Kisspeptin-10 inhibits ovarian cancer cell proliferation and metastasis by targeting the SP1-hTERT-ZEB1 axis

Ovarian cancer remains one of the deadliest gynecological malignancies, largely due to its high metastatic potential and frequent telomerase reactivation, which fuels uncontrolled cell growth. Current standard-of-care treatments, while often achieving initial response, struggle with recurrence and drug resistance, highlighting an urgent need for novel therapeutic strategies. The SP1-ZEB1-hTERT regulatory axis is a critical oncogenic pathway implicated in both telomerase activity and epithelial-mesenchymal transition (EMT), making it an attractive target. Kisspeptin-10 (KP-10), a neuropeptide known for its role in reproductive physiology, has also shown emerging anti-cancer properties, prompting investigation into its specific mechanisms in ovarian cancer.

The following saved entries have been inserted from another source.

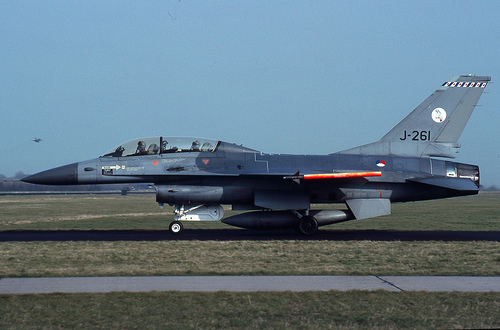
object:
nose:
[20, 162, 80, 186]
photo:
[0, 0, 499, 330]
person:
[133, 139, 149, 156]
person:
[174, 139, 203, 152]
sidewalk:
[0, 274, 499, 295]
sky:
[0, 1, 499, 188]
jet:
[3, 74, 492, 237]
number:
[409, 128, 419, 142]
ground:
[0, 194, 498, 328]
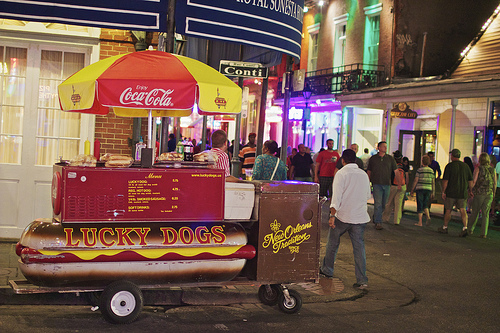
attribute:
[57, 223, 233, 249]
writing — red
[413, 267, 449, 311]
road — black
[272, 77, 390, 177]
light — purple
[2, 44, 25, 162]
window — glass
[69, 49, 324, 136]
umbrella — red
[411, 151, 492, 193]
shirt — black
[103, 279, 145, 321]
wheel — black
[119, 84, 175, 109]
writing — white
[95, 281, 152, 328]
wheel — black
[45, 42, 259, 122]
umbrella — red, yellow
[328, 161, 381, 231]
shirt — white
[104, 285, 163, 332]
wheel — white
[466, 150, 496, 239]
people — walking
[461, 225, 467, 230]
sock — white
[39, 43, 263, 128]
umbrella — coca cola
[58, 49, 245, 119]
umbrella — red, yellow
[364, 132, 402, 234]
man — walking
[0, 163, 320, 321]
cart — large, hot dog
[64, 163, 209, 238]
menu — on side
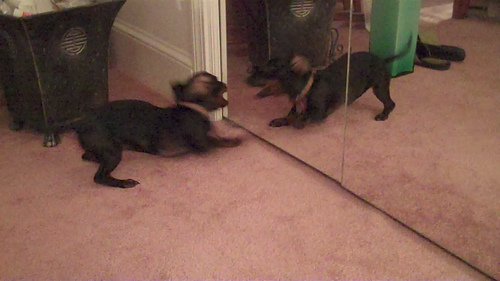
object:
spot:
[141, 263, 174, 280]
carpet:
[3, 65, 499, 280]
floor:
[3, 18, 496, 280]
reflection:
[243, 25, 404, 130]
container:
[367, 0, 421, 80]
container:
[0, 0, 127, 130]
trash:
[1, 0, 100, 21]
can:
[2, 0, 127, 148]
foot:
[39, 131, 63, 149]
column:
[363, 0, 426, 76]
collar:
[173, 98, 212, 118]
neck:
[176, 98, 213, 117]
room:
[0, 0, 495, 277]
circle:
[49, 20, 94, 58]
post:
[371, 16, 418, 71]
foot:
[101, 173, 141, 191]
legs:
[79, 135, 244, 195]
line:
[336, 117, 350, 174]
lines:
[284, 156, 466, 265]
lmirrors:
[342, 57, 451, 216]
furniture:
[4, 23, 113, 105]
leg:
[200, 132, 247, 149]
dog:
[68, 70, 250, 192]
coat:
[46, 71, 240, 188]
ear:
[191, 71, 215, 93]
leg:
[80, 129, 139, 190]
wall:
[0, 0, 499, 281]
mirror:
[223, 2, 493, 259]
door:
[0, 0, 488, 278]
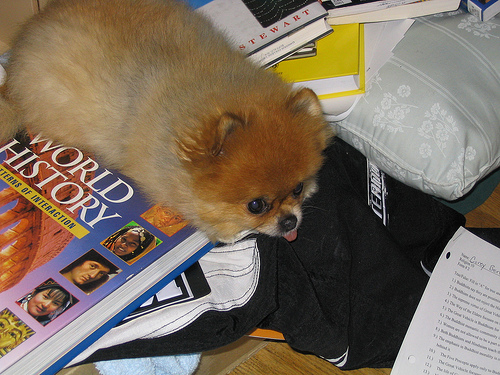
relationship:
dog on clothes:
[186, 94, 313, 207] [232, 260, 399, 347]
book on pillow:
[7, 145, 191, 338] [373, 26, 488, 205]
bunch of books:
[251, 13, 431, 108] [219, 19, 312, 81]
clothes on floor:
[232, 260, 399, 347] [262, 349, 299, 368]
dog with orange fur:
[186, 94, 313, 207] [230, 135, 289, 177]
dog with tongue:
[186, 94, 313, 207] [280, 229, 303, 245]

Researchers investigated the effects of exogenous Kisspeptin-10 (KP-10) on SKOV-3 human ovarian cancer cell lines using both in vitro assays and computational techniques. Cells were treated with varying doses of KP-10 to determine its impact on proliferation, migration, and invasion. Cell viability was assessed to establish an IC₅₀ value. Molecular mechanisms were explored by measuring the expression of key transcriptional factors (SP1, CDX2, GATA2, FLI1, ZEB1) and hTERT (human telomerase reverse transcriptase) via qPCR. Additionally, the study analyzed the influence of KP-10 on tumor suppressive microRNAs (miR-200, miR-345, miR-577) and performed bioinformatics analysis of the KISS1 promoter to identify transcription factor binding sites.

Kisspeptin-10 (KP-10) demonstrated a significant, dose-dependent inhibition of SKOV-3 ovarian cancer cell proliferation, migration, and invasion. The IC₅₀ for KP-10 in inhibiting proliferation was determined to be 72.28 nM. Molecular analysis revealed that KP-10 effectively modulated the expression of several critical transcriptional factors. Specifically, it influenced the regulation of SP1, CDX2, GATA2, FLI1, and ZEB1, alongside a notable impact on hTERT expression, indicating a direct modulation of telomerase-related oncogenic signaling. This suggests KP-10 disrupts a core pathway driving cancer progression. Furthermore, KP-10 treatment influenced the expression of key tumor suppressive microRNAs: miR-200, miR-345, and miR-577. These microRNAs are known to play vital roles in inhibiting epithelial-mesenchymal transition (EMT), cellular invasion, and overall cancer development. Bioinformatics analysis supported these findings by identifying multiple binding sites for SP1, CDX2, GATA2, and FLI1 within the KISS1 promoter, underscoring the complex transcriptional network involved in KISS1 regulation and its potential anti-cancer effects. > KP-10 significantly inhibited SKOV-3 proliferation, migration, and invasion at an IC₅₀ of 72.28 nM, directly impacting the SP1-ZEB1-hTERT pathway.